▶ _Work task_: Only the stretch below from the line holding "skolan och trivdes, och" through the line holding "Inhaltsstoffen wie Vitamin" should be restated, word for word and with both ends included; pictures stay out.

▶ _Page images and extracted text_:
--------------------------------------------------

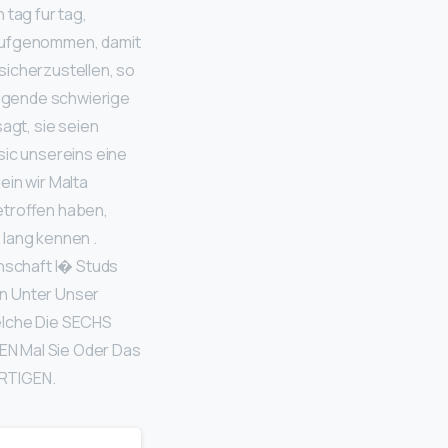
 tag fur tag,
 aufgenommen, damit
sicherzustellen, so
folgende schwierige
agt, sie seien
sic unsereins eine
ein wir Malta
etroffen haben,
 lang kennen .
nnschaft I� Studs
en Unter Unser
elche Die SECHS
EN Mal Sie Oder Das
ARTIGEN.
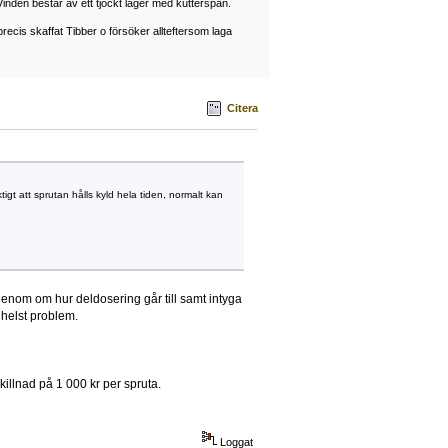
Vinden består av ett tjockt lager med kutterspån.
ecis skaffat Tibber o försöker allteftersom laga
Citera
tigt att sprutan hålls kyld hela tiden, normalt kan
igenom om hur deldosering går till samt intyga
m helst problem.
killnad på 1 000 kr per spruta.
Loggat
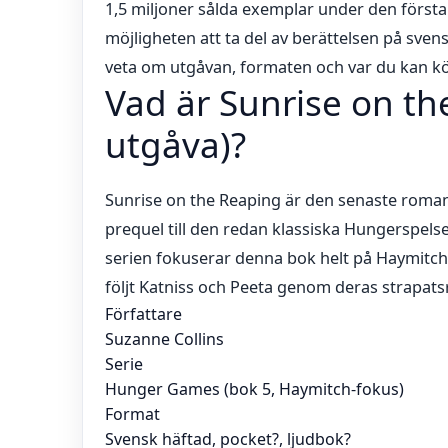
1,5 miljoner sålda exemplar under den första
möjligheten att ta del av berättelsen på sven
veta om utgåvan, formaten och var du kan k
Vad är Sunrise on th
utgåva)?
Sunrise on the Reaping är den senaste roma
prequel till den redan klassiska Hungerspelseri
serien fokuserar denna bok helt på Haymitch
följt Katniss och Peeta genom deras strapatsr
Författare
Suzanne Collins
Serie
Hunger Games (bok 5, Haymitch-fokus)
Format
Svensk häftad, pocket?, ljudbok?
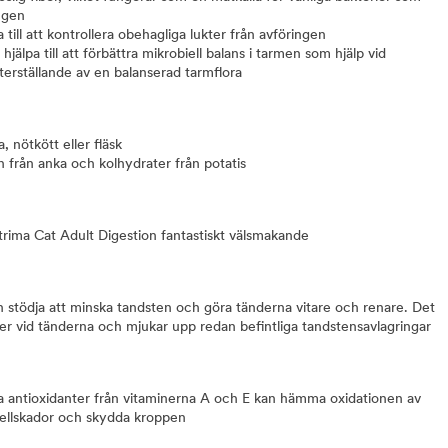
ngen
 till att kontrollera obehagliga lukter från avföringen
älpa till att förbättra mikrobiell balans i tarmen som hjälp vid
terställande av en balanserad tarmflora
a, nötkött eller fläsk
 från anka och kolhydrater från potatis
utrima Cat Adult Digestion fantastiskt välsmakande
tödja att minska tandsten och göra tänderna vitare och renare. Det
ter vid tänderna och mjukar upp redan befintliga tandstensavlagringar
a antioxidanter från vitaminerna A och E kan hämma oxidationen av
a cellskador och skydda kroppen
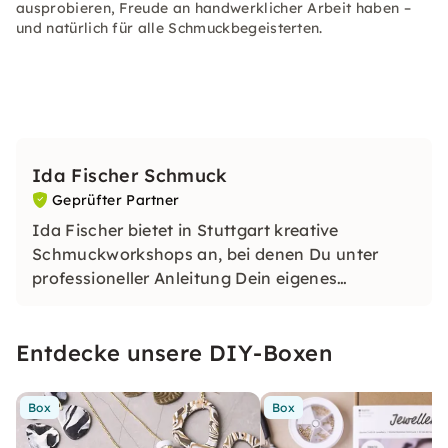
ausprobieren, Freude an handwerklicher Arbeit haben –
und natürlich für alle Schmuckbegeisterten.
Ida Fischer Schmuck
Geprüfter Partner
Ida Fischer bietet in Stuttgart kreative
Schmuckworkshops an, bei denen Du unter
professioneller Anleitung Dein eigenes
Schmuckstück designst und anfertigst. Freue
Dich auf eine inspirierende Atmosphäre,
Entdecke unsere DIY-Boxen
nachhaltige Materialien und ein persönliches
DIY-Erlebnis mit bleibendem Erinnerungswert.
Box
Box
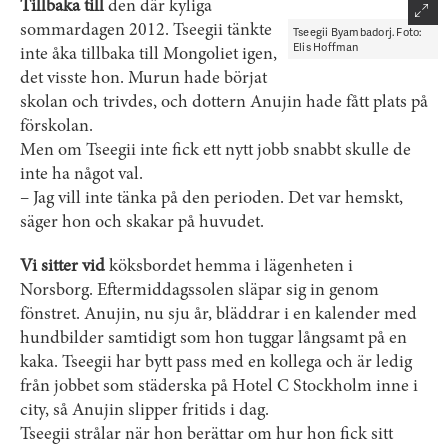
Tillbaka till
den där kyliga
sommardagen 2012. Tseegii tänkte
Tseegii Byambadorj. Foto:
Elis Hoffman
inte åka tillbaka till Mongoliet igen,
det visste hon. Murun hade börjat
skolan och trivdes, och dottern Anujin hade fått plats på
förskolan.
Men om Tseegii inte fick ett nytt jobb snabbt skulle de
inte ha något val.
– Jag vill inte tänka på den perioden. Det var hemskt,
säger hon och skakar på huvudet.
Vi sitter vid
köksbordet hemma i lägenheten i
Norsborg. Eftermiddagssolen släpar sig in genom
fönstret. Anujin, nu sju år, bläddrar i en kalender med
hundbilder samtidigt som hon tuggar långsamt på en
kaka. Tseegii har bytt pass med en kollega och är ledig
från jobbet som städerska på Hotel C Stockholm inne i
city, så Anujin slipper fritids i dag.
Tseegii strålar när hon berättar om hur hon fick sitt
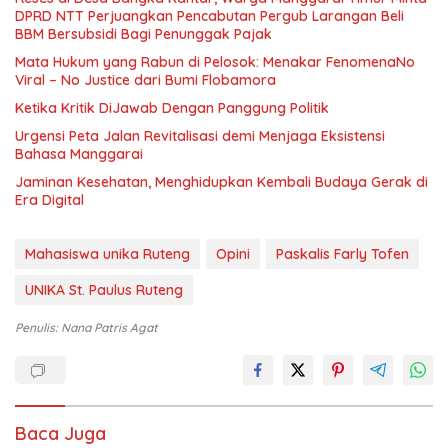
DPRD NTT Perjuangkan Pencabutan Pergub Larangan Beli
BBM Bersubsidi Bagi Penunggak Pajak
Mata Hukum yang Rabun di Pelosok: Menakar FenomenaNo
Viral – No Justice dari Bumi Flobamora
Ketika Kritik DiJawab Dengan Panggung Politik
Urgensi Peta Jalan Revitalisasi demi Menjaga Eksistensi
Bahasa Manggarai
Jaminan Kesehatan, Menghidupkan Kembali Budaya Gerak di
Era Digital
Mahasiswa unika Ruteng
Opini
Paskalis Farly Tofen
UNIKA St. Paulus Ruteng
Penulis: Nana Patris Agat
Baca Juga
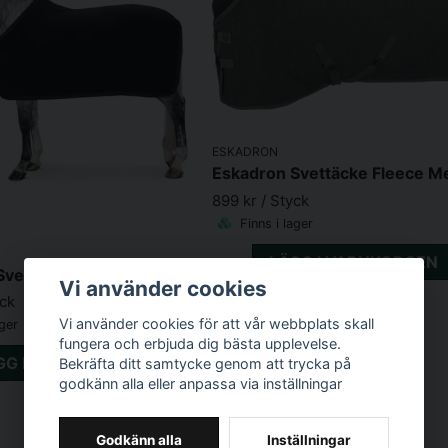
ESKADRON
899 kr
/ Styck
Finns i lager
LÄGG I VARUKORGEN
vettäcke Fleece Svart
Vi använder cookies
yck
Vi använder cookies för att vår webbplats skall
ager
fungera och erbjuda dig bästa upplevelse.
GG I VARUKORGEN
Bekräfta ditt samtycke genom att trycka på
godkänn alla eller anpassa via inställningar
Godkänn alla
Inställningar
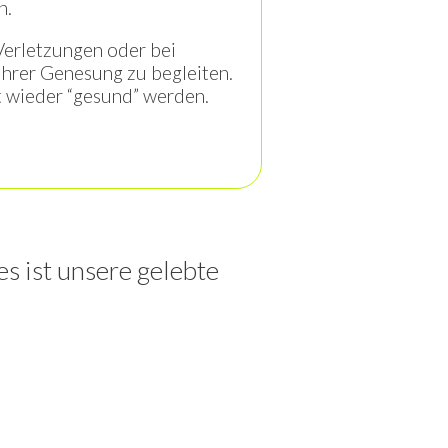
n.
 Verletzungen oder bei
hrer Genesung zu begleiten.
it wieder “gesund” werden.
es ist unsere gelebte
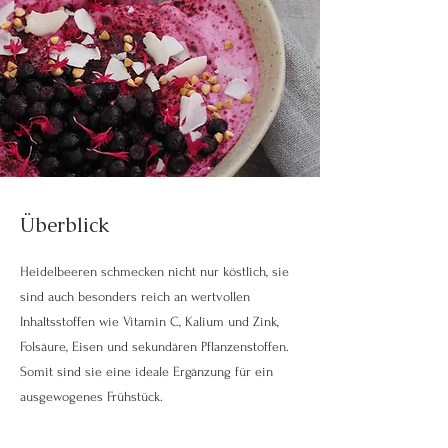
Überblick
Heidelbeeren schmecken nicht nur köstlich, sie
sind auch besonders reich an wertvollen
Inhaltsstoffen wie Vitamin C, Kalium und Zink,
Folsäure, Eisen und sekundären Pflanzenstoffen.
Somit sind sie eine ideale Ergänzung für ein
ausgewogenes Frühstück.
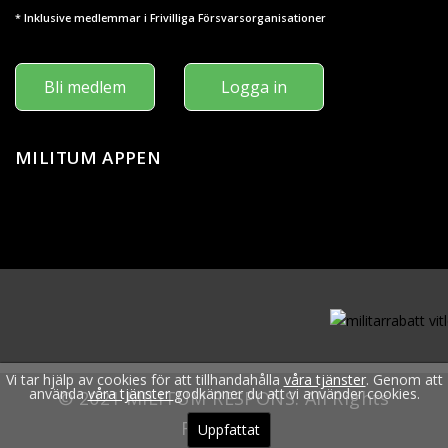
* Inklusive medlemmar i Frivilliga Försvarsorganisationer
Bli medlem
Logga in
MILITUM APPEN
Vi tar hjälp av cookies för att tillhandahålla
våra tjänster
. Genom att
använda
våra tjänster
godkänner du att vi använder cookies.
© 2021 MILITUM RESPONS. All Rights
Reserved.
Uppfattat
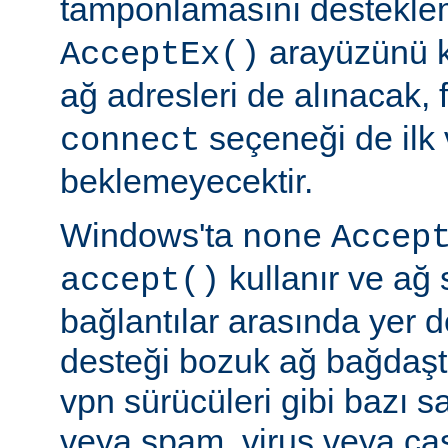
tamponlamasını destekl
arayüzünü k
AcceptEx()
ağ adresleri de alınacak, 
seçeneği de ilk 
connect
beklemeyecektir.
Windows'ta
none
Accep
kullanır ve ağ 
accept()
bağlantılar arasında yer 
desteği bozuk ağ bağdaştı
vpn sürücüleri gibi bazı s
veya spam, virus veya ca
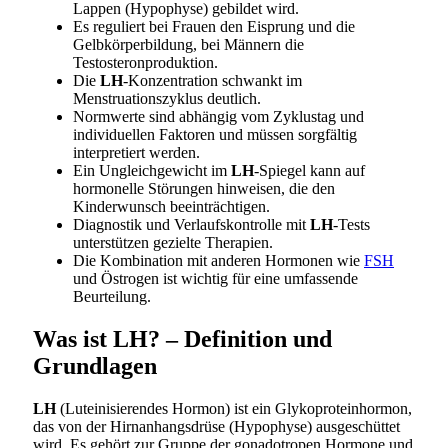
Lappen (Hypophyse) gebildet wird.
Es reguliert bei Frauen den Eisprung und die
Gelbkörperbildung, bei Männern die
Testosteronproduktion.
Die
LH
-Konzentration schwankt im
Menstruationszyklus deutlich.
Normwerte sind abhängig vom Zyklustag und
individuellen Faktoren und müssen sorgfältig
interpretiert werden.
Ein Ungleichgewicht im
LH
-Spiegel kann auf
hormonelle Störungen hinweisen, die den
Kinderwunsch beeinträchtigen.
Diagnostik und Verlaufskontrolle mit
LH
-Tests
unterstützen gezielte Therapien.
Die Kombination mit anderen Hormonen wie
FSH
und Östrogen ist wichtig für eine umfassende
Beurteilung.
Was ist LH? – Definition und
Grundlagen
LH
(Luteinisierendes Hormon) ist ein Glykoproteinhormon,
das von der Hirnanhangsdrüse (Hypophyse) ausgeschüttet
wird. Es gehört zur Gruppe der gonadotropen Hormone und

--------------------------------------------------

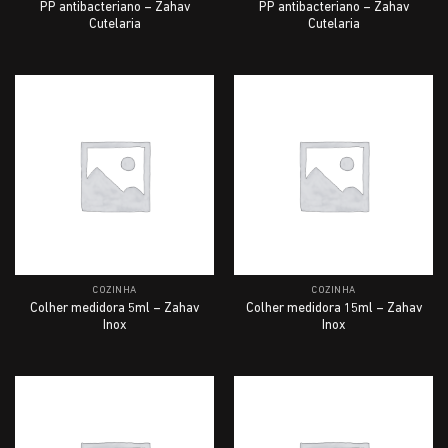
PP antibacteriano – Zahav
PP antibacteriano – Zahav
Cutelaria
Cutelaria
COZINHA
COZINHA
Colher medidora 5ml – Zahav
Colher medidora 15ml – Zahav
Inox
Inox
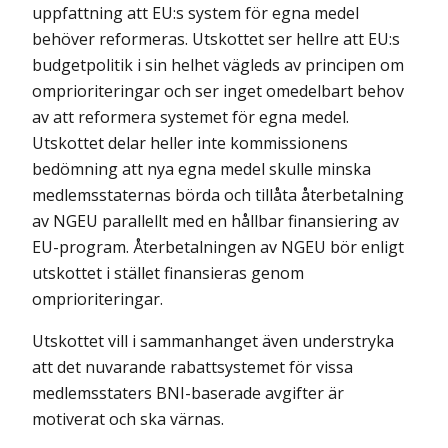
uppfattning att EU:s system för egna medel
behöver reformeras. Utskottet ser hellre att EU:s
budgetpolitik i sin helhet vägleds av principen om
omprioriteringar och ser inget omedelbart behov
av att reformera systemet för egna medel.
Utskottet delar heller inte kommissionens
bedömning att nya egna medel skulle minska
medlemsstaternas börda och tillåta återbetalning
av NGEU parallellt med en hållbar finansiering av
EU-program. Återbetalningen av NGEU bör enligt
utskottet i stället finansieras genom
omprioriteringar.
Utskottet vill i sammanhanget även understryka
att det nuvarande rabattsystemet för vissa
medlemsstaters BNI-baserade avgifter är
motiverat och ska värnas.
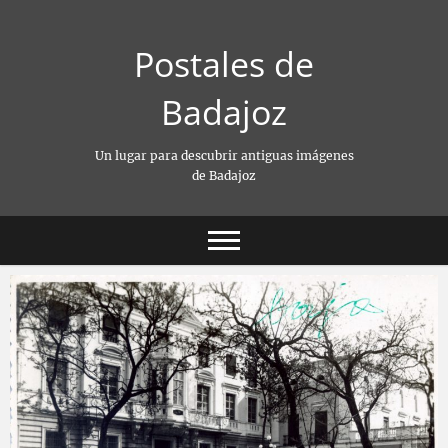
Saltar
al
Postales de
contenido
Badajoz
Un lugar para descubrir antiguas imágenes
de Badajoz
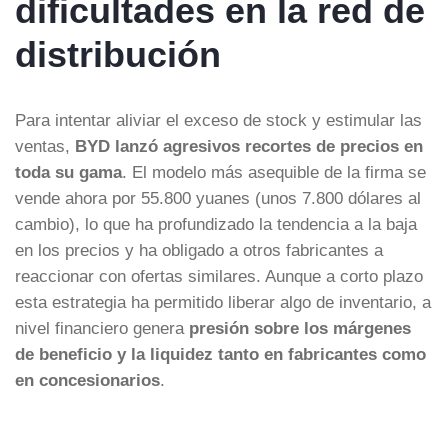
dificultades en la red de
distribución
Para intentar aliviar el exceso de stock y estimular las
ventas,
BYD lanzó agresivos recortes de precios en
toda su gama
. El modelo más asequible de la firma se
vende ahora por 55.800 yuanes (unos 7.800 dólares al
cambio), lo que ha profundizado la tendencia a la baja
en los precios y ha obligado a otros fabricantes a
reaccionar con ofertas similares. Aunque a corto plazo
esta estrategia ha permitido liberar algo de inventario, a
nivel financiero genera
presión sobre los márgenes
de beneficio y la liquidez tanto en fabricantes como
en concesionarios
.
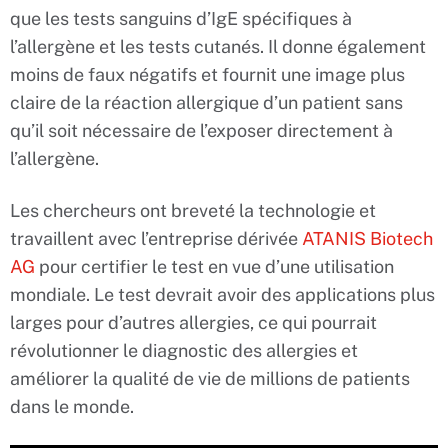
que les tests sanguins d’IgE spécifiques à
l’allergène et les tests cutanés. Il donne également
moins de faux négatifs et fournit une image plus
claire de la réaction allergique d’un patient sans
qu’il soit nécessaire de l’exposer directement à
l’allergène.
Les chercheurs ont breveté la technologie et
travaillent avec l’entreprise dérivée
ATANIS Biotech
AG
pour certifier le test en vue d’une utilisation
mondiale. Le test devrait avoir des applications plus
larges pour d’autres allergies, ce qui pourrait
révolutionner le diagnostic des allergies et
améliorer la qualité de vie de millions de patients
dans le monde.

--------------------------------------------------

▶ _Your response_:
skolan och trivdes, och dottern Anujin hade fått plats på
förskolan.
Men om Tseegii inte fick ett nytt jobb snabbt skulle de
inte ha något val.
– Jag vill inte tänka på den perioden. Det var hemskt,
säger hon och skakar på huvudet.
Vi sitter vid
köksbordet hemma i lägenheten i
Norsborg. Eftermiddagssolen släpar sig in genom
fönstret. Anujin, nu sju år, bläddrar i en kalender med
hundbilder samtidigt som hon tuggar långsamt på en
kaka. Tseegii har bytt pass med en kollega och är ledig
från jobbet som städerska på Hotel C Stockholm inne i
city, så Anujin slipper fritids i dag.
Tseegii strålar när hon berättar om hur hon fick sitt
DPRD NTT Perjuangkan Pencabutan Pergub Larangan Beli
BBM Bersubsidi Bagi Penunggak Pajak
Mata Hukum yang Rabun di Pelosok: Menakar FenomenaNo
Viral – No Justice dari Bumi Flobamora
Ketika Kritik DiJawab Dengan Panggung Politik
Urgensi Peta Jalan Revitalisasi demi Menjaga Eksistensi
Bahasa Manggarai
Jaminan Kesehatan, Menghidupkan Kembali Budaya Gerak di
Era Digital
Mahasiswa unika Ruteng
Opini
Paskalis Farly Tofen
UNIKA St. Paulus Ruteng
Penulis: Nana Patris Agat
Baca Juga
ESKADRON
899 kr
/ Styck
Finns i lager
LÄGG I VARUKORGEN
vettäcke Fleece Svart
Vi använder cookies
yck
Vi använder cookies för att vår webbplats skall
ager
fungera och erbjuda dig bästa upplevelse.
GG I VARUKORGEN
Bekräfta ditt samtycke genom att trycka på
godkänn alla eller anpassa via inställningar
Godkänn alla
Inställningar
n.
 Verletzungen oder bei
hrer Genesung zu begleiten.
it wieder “gesund” werden.
es ist unsere gelebte
Überblick
Heidelbeeren schmecken nicht nur köstlich, sie
sind auch besonders reich an wertvollen
Inhaltsstoffen wie Vitamin C, Kalium und Zink,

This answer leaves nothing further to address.